■ WORK TO COMPLETE ■
- A) In the article on Vadivukku Valai Kappu, who did the editing of the film?
- B) Please repeat the part of the article on Vadivukku Valai Kappu between "Vadivukku Valai Kappu ()" and "7 July 1962.", inclusive.

Vadivukku Valai Kappu () is a 1962 Indian Tamil-language film written and directed by A. P. Nagarajan in his directorial debut. The film stars Sivaji Ganesan, Savitri, V. K. Ramasamy, M. N. Rajam, S. V. Subbaiah, S. Varalakshmi and T. P. Muthulakshmi. It was released on 7 July 1962.

Plot

Cast 
 Sivaji Ganesan as Kumara Vijaya Boopathy
 Savitri as Vadivu
 Sowcar Janaki
 M. N. Rajam as Rajeswari
 V. K. Ramasamy as Mahendra Boopathy
 S. V. Subbaiah as Subban
 S. Varalakshmi as Nachiyar
 Kuladeivam Rajagopal as Nallan
 T. P. Muthulakshmi as Manthahini
 T. K. Ramachandran as Thalapathy
 Manorama

Production 
Vadivukku Valai Kappu marked the directorial debut of A. P. Nagarajan, who worked mostly as a screenwriter at that time. He and V. K. Ramasamy (who acted in the film) produced the film, under the banner Sri Lakshmi Pictures. K. Somu was the original director, but removed his name from the credits in favour of Nagarajan. A. Gopinath and N. A. Thara handled the cinematography, while T. R. Nataraj did the editing. Sampath-Chinni, Rajkumar, Thangaraj and Krishnaraj were in charge of choreography. A. M. Shahul Hameed provided Nagarajan financial support to complete the film, but was not credited as producer. The final length was 15642 feet.

(Collected data)
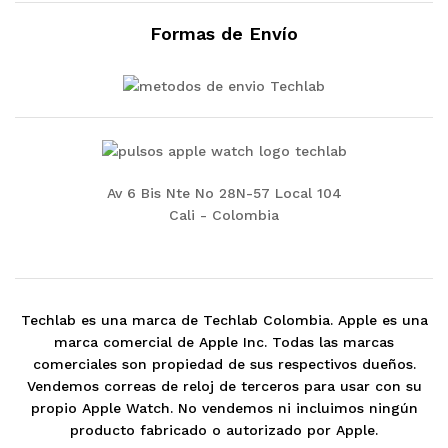
Formas de Envío
Av 6 Bis Nte No 28N-57 Local 104
Cali - Colombia
Techlab es una marca de Techlab Colombia. Apple es una
marca comercial de Apple Inc. Todas las marcas
comerciales son propiedad de sus respectivos dueños.
Vendemos correas de reloj de terceros para usar con su
propio Apple Watch. No vendemos ni incluimos ningún
producto fabricado o autorizado por Apple.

■ RESPONSES BY TASK ■
- A) T. R. Nataraj

- B)
Vadivukku Valai Kappu () is a 1962 Indian Tamil-language film written and directed by A. P. Nagarajan in his directorial debut. The film stars Sivaji Ganesan, Savitri, V. K. Ramasamy, M. N. Rajam, S. V. Subbaiah, S. Varalakshmi and T. P. Muthulakshmi. It was released on 7 July 1962.